Within the records below, filter for lines carrying the word "Street" and copy them.

Dataset records:
⟨
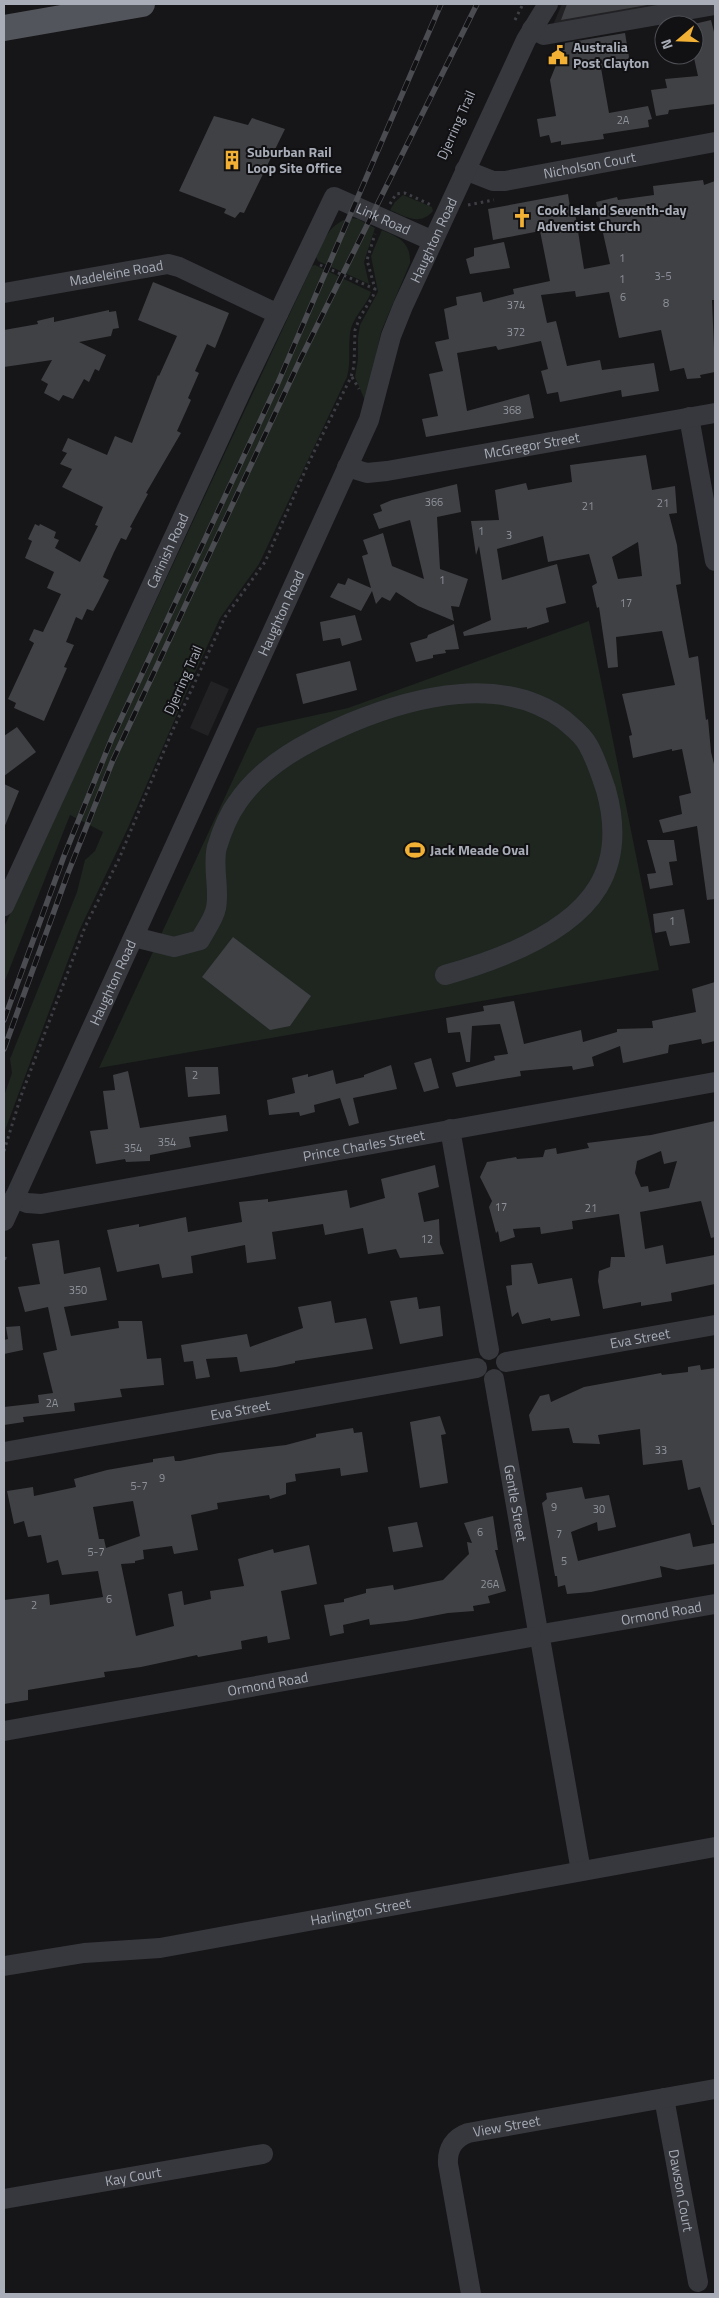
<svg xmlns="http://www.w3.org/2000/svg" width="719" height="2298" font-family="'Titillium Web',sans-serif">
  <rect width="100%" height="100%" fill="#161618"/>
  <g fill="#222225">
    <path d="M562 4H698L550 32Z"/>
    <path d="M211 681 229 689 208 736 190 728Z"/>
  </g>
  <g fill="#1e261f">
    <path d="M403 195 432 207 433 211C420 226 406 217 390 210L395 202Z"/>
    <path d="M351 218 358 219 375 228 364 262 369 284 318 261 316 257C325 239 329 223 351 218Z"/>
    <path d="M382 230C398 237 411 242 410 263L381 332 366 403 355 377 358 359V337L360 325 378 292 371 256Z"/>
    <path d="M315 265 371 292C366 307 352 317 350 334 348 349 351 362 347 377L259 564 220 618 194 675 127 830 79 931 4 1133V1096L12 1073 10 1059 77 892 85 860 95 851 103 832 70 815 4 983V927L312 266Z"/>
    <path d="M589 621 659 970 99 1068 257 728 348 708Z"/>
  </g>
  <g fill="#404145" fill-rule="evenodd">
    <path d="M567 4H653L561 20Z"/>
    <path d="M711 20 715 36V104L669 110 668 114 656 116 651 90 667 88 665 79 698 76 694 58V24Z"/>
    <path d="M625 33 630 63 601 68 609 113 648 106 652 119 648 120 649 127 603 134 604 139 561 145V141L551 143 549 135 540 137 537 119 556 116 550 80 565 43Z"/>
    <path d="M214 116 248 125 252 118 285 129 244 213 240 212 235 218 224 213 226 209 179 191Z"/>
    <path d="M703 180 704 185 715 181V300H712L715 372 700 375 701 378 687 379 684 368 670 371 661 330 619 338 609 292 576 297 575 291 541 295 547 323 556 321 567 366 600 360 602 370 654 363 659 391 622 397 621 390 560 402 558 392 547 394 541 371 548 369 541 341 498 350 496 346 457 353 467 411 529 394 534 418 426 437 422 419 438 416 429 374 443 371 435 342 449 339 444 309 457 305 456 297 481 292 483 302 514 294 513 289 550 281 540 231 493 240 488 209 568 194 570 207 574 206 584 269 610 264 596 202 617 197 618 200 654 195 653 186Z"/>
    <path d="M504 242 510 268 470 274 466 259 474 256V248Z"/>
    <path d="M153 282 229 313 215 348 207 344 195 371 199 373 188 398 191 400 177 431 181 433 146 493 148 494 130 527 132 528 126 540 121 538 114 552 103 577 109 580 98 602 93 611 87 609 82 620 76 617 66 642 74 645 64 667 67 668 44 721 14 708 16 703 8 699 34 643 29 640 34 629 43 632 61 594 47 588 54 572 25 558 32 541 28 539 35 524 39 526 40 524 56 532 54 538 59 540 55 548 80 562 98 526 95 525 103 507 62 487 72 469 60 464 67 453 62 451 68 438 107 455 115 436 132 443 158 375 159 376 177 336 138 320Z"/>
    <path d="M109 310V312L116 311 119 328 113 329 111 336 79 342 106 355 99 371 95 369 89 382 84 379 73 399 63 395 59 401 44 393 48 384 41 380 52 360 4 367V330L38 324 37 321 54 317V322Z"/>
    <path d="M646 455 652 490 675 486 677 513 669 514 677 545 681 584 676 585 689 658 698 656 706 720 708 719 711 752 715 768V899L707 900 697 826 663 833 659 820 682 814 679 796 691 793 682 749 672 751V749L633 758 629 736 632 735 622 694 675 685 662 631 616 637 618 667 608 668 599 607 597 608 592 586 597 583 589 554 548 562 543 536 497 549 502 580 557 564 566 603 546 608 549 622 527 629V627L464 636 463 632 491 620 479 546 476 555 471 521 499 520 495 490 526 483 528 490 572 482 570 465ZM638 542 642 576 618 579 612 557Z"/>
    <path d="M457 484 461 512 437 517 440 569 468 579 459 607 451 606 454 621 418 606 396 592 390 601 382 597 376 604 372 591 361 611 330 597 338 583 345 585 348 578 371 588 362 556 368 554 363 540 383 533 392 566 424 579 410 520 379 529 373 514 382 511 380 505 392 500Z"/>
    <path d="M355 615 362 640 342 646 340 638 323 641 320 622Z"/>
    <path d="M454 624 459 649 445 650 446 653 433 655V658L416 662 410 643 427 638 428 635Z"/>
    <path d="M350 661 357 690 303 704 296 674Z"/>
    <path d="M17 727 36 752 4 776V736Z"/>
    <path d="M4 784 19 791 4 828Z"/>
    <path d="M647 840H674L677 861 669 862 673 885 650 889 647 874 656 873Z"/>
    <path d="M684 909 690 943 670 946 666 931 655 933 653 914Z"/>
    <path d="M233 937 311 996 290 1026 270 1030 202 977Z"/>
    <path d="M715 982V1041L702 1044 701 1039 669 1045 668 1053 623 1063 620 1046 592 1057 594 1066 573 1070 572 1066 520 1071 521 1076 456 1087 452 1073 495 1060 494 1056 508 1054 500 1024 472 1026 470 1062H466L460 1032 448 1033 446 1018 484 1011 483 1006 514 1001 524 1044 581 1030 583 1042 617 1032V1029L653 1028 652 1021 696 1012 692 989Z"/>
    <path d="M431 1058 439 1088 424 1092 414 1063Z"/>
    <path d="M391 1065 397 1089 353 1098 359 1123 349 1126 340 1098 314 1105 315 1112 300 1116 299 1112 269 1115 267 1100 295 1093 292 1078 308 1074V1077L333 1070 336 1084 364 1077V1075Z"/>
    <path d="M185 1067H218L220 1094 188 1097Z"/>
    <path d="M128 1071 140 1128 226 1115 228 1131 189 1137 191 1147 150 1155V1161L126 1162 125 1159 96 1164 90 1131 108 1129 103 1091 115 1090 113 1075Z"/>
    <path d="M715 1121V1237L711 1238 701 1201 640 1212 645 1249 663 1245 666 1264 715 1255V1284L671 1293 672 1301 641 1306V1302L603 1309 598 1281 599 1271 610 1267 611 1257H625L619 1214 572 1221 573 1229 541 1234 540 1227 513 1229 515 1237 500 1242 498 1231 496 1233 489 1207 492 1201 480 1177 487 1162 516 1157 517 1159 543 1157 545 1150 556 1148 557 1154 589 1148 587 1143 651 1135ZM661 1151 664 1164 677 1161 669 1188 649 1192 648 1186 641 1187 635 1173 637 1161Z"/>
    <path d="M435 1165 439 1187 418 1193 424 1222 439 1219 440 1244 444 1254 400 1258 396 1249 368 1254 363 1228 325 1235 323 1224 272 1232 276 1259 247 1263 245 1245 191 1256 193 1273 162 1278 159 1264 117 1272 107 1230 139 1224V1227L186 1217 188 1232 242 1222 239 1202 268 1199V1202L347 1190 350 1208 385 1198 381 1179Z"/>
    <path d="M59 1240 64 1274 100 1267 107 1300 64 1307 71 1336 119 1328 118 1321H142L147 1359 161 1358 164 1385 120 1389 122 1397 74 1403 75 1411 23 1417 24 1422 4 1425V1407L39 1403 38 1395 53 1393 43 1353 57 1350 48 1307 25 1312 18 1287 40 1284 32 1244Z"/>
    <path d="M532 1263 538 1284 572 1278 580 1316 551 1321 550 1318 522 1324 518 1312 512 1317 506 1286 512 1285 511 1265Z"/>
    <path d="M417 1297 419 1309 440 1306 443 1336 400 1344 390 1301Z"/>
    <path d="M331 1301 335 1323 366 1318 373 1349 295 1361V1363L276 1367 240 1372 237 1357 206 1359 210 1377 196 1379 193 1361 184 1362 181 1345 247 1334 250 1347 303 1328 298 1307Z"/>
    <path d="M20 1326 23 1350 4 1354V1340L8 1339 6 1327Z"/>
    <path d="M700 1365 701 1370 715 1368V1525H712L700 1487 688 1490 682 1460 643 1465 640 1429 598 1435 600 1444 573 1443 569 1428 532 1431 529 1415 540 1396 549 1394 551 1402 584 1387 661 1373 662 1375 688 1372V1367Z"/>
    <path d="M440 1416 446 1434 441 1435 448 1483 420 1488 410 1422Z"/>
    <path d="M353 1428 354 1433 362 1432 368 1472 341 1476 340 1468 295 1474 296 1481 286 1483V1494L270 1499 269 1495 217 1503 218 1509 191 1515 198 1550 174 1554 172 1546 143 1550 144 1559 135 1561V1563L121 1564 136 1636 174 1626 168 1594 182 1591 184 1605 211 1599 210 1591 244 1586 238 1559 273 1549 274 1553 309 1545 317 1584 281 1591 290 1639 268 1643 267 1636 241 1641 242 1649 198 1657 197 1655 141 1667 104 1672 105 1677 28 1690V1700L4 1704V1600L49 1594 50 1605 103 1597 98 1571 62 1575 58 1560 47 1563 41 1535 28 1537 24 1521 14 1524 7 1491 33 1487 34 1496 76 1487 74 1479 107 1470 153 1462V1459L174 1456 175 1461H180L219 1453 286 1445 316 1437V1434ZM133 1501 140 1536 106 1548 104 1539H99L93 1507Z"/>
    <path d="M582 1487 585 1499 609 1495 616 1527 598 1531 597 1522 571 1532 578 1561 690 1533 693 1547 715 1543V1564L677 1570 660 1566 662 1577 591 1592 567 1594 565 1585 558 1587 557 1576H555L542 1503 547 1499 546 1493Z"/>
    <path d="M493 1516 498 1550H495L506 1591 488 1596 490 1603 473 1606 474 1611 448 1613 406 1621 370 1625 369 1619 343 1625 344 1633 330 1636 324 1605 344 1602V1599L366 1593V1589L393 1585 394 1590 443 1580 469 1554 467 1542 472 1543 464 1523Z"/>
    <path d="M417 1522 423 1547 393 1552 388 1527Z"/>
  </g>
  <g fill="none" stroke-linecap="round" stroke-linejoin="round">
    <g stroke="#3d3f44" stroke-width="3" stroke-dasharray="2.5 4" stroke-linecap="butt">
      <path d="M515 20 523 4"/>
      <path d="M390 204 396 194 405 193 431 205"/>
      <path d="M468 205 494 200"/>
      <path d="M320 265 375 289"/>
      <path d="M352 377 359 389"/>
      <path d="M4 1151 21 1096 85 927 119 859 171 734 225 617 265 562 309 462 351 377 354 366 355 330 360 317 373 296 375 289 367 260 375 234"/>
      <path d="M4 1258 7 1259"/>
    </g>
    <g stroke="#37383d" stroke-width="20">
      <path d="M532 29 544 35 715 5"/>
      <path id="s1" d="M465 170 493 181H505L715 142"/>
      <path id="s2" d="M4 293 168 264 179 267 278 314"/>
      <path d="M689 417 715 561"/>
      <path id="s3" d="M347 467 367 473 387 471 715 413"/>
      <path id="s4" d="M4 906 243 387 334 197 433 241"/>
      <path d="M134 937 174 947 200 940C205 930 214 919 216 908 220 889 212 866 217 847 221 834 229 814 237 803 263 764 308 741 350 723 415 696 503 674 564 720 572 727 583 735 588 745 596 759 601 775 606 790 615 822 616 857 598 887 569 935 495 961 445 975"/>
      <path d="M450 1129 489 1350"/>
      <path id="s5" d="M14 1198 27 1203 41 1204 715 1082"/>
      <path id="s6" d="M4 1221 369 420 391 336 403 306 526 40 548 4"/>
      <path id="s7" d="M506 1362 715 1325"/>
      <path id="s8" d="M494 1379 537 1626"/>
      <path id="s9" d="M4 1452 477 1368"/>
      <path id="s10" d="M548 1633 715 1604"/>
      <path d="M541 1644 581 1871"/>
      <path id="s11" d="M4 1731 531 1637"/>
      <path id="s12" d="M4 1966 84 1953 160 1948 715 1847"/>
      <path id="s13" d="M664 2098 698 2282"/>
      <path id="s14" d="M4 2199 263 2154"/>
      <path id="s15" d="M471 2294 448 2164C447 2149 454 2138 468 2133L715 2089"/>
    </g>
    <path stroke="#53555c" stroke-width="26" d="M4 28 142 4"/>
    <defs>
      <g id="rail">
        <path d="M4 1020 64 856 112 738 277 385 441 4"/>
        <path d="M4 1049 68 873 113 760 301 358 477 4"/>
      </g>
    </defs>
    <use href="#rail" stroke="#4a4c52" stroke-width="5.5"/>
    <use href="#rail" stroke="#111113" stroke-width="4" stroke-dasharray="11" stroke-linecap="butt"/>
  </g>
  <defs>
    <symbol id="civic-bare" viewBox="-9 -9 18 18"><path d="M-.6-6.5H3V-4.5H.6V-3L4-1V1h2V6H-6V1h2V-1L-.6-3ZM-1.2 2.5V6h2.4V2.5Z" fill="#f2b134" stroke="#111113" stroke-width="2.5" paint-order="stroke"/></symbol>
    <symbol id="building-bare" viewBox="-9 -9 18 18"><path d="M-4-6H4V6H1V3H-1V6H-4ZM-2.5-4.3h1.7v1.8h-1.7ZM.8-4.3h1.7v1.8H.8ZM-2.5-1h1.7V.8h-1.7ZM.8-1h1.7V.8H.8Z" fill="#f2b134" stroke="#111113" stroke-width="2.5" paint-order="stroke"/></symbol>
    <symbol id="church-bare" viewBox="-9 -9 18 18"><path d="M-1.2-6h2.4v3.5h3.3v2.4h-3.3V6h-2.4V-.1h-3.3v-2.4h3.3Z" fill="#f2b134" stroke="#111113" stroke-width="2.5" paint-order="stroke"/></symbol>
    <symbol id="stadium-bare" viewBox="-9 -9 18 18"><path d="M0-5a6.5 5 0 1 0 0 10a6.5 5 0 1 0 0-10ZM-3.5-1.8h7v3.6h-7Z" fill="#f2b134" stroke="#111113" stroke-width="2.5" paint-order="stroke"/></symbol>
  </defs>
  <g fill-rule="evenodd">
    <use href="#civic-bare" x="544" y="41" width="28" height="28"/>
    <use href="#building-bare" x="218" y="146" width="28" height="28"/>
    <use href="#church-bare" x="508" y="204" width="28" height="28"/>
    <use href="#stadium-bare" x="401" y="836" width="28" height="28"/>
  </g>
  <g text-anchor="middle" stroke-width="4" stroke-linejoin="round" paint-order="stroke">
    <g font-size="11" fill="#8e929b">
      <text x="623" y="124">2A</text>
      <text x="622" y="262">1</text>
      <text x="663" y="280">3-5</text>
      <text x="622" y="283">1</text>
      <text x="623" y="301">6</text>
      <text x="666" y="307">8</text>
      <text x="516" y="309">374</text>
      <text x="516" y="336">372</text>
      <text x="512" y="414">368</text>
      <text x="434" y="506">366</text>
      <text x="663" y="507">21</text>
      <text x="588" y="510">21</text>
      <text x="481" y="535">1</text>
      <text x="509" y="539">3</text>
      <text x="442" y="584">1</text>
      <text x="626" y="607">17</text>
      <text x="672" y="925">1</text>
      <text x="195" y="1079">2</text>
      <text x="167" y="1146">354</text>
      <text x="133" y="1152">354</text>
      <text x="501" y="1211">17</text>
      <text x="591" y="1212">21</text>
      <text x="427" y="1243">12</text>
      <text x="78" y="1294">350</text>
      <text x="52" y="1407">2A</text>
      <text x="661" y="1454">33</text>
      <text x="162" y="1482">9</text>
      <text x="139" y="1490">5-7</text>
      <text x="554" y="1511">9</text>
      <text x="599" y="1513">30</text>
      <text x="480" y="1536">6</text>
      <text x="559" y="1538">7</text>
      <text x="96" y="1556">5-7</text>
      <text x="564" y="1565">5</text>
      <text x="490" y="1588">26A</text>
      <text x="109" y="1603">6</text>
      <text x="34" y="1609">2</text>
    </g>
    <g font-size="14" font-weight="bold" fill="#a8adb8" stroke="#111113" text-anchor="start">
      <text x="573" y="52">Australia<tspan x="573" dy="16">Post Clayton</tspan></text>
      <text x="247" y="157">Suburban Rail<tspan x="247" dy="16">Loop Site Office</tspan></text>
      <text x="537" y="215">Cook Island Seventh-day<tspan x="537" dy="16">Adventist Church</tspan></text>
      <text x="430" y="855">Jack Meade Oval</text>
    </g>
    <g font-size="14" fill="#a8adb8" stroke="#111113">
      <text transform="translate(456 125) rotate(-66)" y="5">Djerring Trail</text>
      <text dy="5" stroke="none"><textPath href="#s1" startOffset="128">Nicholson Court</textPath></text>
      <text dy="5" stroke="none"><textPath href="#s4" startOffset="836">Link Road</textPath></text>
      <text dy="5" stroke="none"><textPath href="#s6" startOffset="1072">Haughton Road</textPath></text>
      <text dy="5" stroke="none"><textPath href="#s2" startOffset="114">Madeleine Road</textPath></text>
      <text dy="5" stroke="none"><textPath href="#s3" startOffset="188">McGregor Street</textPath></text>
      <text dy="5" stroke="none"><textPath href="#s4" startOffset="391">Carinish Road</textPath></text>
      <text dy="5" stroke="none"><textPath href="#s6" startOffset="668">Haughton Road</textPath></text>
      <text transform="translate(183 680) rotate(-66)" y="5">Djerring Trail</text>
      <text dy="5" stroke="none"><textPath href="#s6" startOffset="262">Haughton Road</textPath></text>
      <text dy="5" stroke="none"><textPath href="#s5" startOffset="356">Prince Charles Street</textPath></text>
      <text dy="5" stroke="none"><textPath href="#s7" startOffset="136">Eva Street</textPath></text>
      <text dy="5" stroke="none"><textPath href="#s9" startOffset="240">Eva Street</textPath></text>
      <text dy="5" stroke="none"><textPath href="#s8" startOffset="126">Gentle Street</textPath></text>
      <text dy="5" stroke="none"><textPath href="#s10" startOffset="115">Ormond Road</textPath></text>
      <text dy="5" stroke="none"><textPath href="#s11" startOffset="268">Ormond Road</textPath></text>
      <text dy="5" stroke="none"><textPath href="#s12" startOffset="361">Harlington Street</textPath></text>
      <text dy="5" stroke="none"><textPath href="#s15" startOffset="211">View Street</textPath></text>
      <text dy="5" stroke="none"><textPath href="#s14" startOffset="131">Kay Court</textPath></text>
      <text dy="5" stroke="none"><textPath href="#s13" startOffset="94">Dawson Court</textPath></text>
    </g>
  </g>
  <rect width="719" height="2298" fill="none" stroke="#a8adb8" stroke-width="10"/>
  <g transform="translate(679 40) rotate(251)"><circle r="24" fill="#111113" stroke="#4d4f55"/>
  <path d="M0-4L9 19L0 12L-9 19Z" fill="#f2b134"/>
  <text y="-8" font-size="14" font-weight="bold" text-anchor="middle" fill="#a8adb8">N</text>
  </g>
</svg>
⟩
Answer box.
      <text dy="5" stroke="none"><textPath href="#s3" startOffset="188">McGregor Street</textPath></text>
      <text dy="5" stroke="none"><textPath href="#s5" startOffset="356">Prince Charles Street</textPath></text>
      <text dy="5" stroke="none"><textPath href="#s7" startOffset="136">Eva Street</textPath></text>
      <text dy="5" stroke="none"><textPath href="#s9" startOffset="240">Eva Street</textPath></text>
      <text dy="5" stroke="none"><textPath href="#s8" startOffset="126">Gentle Street</textPath></text>
      <text dy="5" stroke="none"><textPath href="#s12" startOffset="361">Harlington Street</textPath></text>
      <text dy="5" stroke="none"><textPath href="#s15" startOffset="211">View Street</textPath></text>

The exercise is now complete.